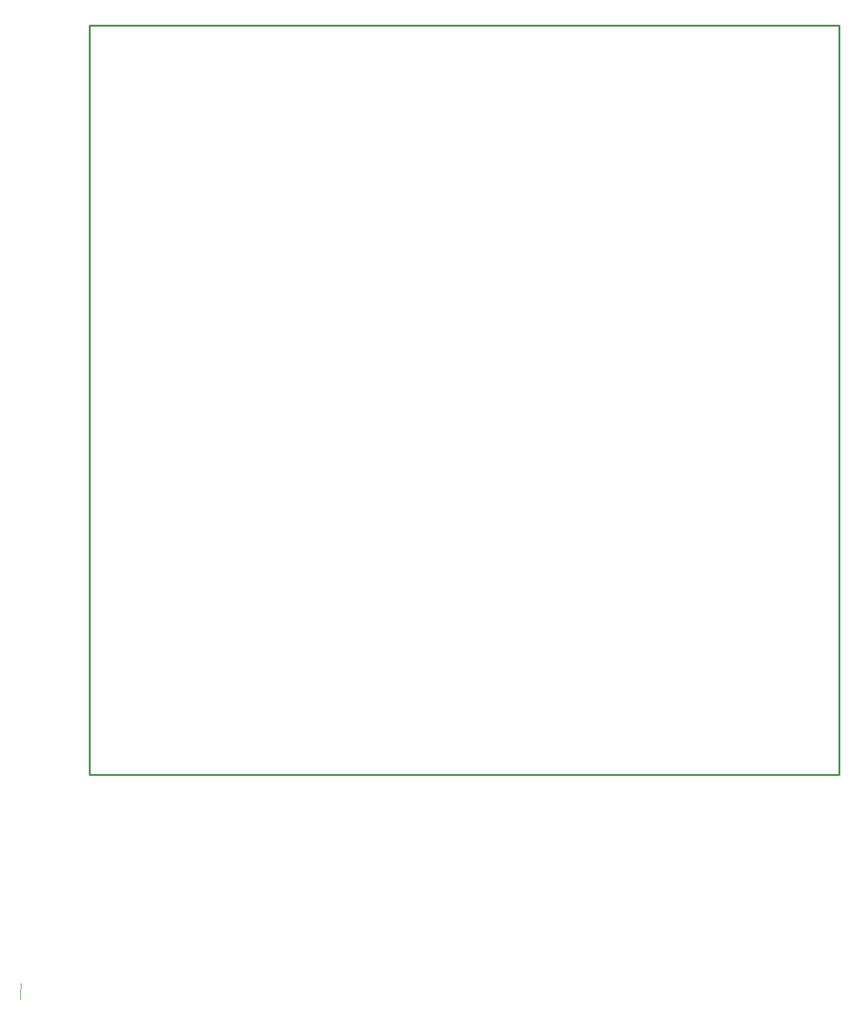
<source format=gm1>
G04*
G04 #@! TF.GenerationSoftware,Altium Limited,Altium Designer,20.2.7 (254)*
G04*
G04 Layer_Color=16711935*
%FSLAX25Y25*%
%MOIN*%
G70*
G04*
G04 #@! TF.SameCoordinates,6A7C296C-3D1D-46A6-B2F7-2068CE29E54D*
G04*
G04*
G04 #@! TF.FilePolarity,Positive*
G04*
G01*
G75*
%ADD14C,0.01000*%
%ADD15C,0.00050*%
D14*
X0Y0D02*
X393701D01*
Y393701D01*
X0D02*
X393701D01*
X0Y0D02*
Y393701D01*
Y0D02*
X393701D01*
Y393701D01*
X0D02*
X393701D01*
X0Y0D02*
Y393701D01*
D15*
X-36371Y-118085D02*
G03*
X-36045Y-109630I-19940810J772725D01*
G01*
X-36371Y-118085D02*
G03*
X-36045Y-109630I-19940810J772725D01*
G01*
M02*

</source>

* * * * * * * * *

> [What the exercise asks]
Go through the entries and retype each one exactly, skipping any image.

> [Response area]
<source format=gm1>
G04*
G04 #@! TF.GenerationSoftware,Altium Limited,Altium Designer,20.2.7 (254)*
G04*
G04 Layer_Color=16711935*
%FSLAX25Y25*%
%MOIN*%
G70*
G04*
G04 #@! TF.SameCoordinates,6A7C296C-3D1D-46A6-B2F7-2068CE29E54D*
G04*
G04*
G04 #@! TF.FilePolarity,Positive*
G04*
G01*
G75*
%ADD14C,0.01000*%
%ADD15C,0.00050*%
D14*
X0Y0D02*
X393701D01*
Y393701D01*
X0D02*
X393701D01*
X0Y0D02*
Y393701D01*
Y0D02*
X393701D01*
Y393701D01*
X0D02*
X393701D01*
X0Y0D02*
Y393701D01*
D15*
X-36371Y-118085D02*
G03*
X-36045Y-109630I-19940810J772725D01*
G01*
X-36371Y-118085D02*
G03*
X-36045Y-109630I-19940810J772725D01*
G01*
M02*

</source>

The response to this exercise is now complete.